Task details: In the records below, find the line with "Figure 1. Risk", then copy each line exactly until you have copied the line with "Figure 3 Overlay". Leave any picture out.

Given entries:
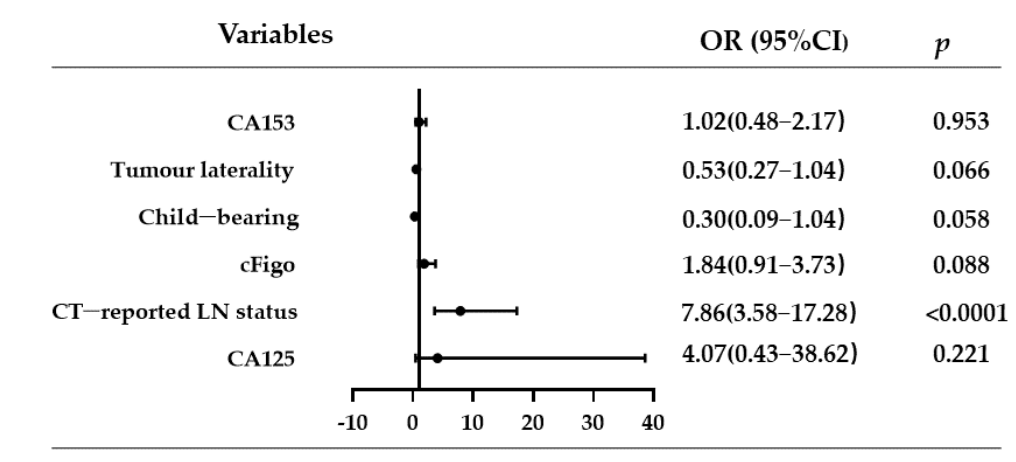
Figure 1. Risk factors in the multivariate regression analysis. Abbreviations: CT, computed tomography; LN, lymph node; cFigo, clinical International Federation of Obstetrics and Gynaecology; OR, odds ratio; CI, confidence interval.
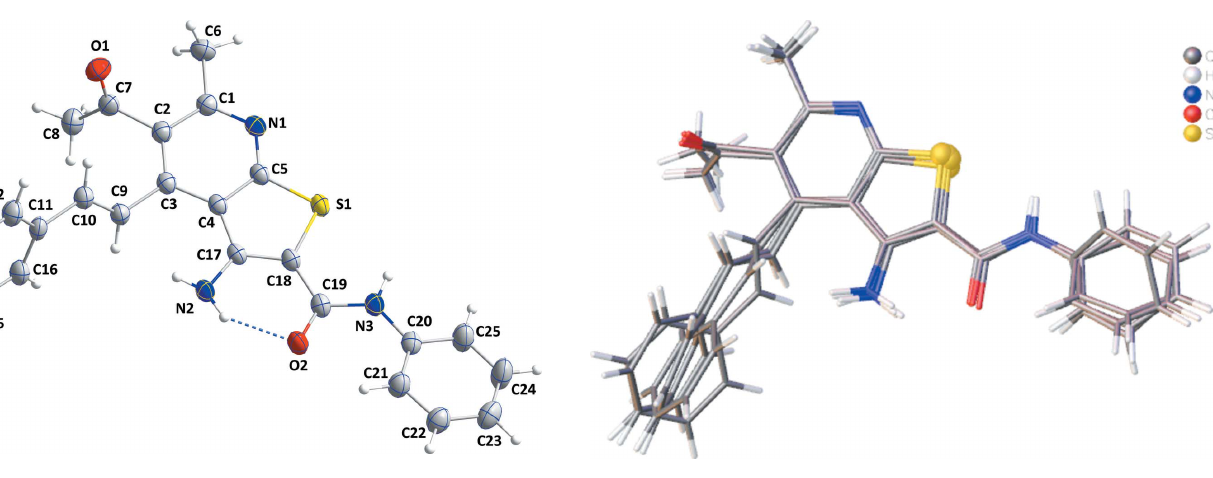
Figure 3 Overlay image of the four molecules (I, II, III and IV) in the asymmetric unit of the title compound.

* * *

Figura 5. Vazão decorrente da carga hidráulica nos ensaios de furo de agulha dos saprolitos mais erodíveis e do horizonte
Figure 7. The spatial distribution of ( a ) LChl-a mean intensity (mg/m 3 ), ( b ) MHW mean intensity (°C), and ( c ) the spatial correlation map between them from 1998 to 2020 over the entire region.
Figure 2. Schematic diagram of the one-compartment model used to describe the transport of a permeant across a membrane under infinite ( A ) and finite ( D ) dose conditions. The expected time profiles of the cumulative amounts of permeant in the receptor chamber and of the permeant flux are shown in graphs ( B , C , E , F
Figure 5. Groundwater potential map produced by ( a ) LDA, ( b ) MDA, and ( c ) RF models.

---

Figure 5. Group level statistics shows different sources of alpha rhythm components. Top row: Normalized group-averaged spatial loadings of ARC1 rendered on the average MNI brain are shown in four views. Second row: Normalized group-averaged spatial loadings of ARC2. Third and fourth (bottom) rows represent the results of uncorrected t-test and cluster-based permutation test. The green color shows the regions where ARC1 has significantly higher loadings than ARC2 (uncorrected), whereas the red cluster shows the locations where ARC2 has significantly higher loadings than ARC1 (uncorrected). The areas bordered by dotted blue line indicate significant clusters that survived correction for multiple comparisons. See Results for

Expected answer:
Figure 1. Risk factors in the multivariate regression analysis. Abbreviations: CT, computed tomography; LN, lymph node; cFigo, clinical International Federation of Obstetrics and Gynaecology; OR, odds ratio; CI, confidence interval.
Figure 3 Overlay image of the four molecules (I, II, III and IV) in the asymmetric unit of the title compound.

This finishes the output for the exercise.